|Publication number||US5471712 A|
|Application number||US 08/141,935|
|Publication date||Dec 5, 1995|
|Filing date||Oct 28, 1993|
|Priority date||Mar 19, 1993|
|Publication number||08141935, 141935, US 5471712 A, US 5471712A, US-A-5471712, US5471712 A, US5471712A|
|Inventors||Karl K. K. Kroyer|
|Original Assignee||Kroyer; Karl K. K.|
|Export Citation||BiBTeX, EndNote, RefMan|
|Patent Citations (11), Referenced by (15), Classifications (11), Legal Events (5)|
|External Links: USPTO, USPTO Assignment, Espacenet|
The present invention concerns an apparatus for making a sheet-formed fibrous product. The apparatus is intended for use in the so-called dry-forming method, a method by means of which air is used as carrier medium for the fibers for forming the desired sheet-formed fibrous product instead of water, which has been used as carrier medium by the wet method known for centuries.
By such dry-forming method an air stream containing a suspended defibrated cellulosic material is sucked up against an air pervious forming surface such as a wire net by means of a suction box placed onto the opposite side of the net and arranged for sucking air. Hereby a retention of the fibers occurs and thereby a forming of a coherent fiber layer on the forming surface and subsequently the fiber layer may be removed herefrom and be put through different after treatments for obtaining final products with desired physical and chemical qualities.
At an early stage of development in the dry-forming method a defibrator was used, such as a hammer mill, placed in such a way in relation to the forming surface that the defibrated material passed directly from the defibrator onto the forming surface. At a later stage a fiber distributor was placed between the defibrator and the forming surface, the distributor having a bottom in the form of a net having mesh openings which allow passage of single fibers and which restrain fiber agglomerates. The purpose of the fiber distributor is on the one hand to distribute the fiber material uniformly over the forming surface, such as an endless forming wire, and on the other hand to restrain non-defibrated fiber material or fiber agglomerates so that they are not carried onto the forming wire and result in an uneven fiber distribution in the fiber layer formed.
The known apparatuses of the above-mentioned type present the drawback that their velocity of production is substantially less than the velocity of production for the known apparatuses based on the wet method.

Task list:
1. Reproduce the dry-forming patent text word for word from "By such dry-forming" up to and including "and chemical qualities.".
2. Summarize the dry-forming patent text in two sentences.
3. List every date in the dry-forming patent text, each with the field it is given for.
The lines after this point come from a separate source, not from the dry-forming patent text.

Dataset content:

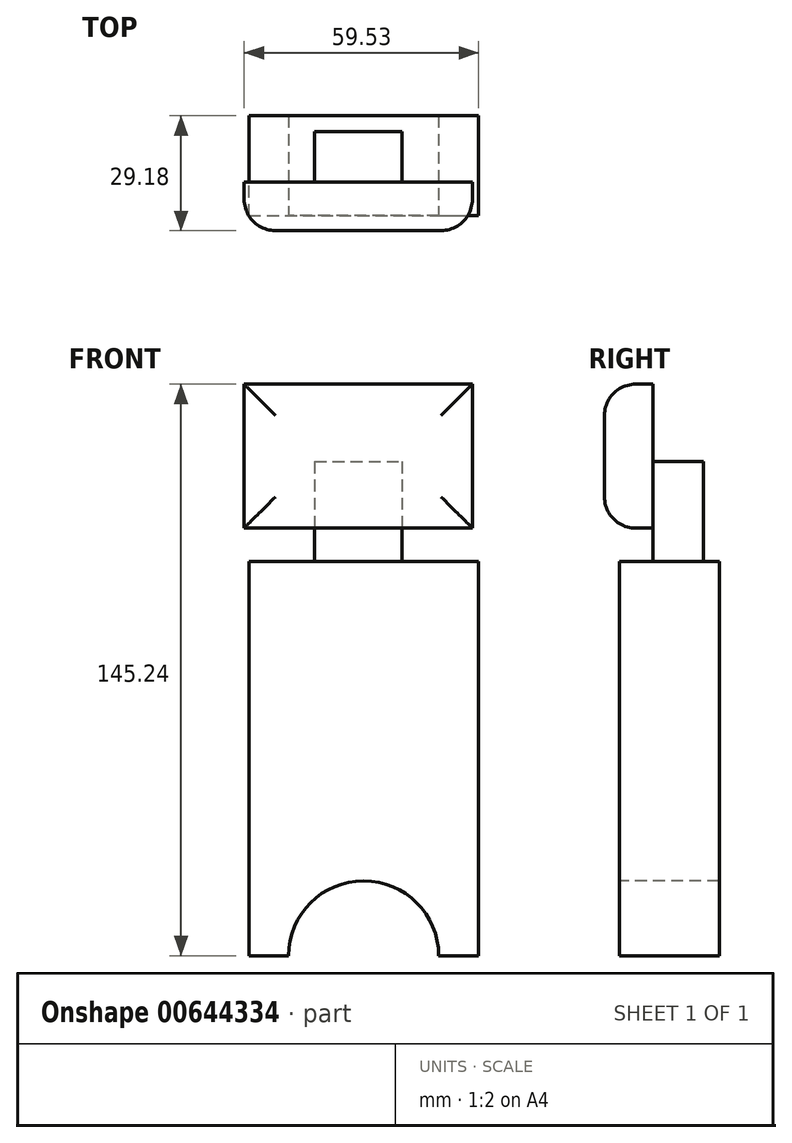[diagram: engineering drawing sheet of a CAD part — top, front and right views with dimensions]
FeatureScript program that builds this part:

Responses per task:
1.
By such dry-forming method an air stream containing a suspended defibrated cellulosic material is sucked up against an air pervious forming surface such as a wire net by means of a suction box placed onto the opposite side of the net and arranged for sucking air. Hereby a retention of the fibers occurs and thereby a forming of a coherent fiber layer on the forming surface and subsequently the fiber layer may be removed herefrom and be put through different after treatments for obtaining final products with desired physical and chemical qualities.

2. The dry-forming patent text concerns an apparatus for making a sheet-formed fibrous product by the dry-forming method, in which air instead of water carries the fibers, and a suction box draws them onto an air-pervious forming surface to build a coherent fiber layer. A fiber distributor between the defibrator and the forming surface spreads the fiber material uniformly and holds back fiber agglomerates, but known apparatuses of this type produce at a substantially lower velocity than those based on the wet method.

3.
- Publication date: Dec 5, 1995
- Filing date: Oct 28, 1993
- Priority date: Mar 19, 1993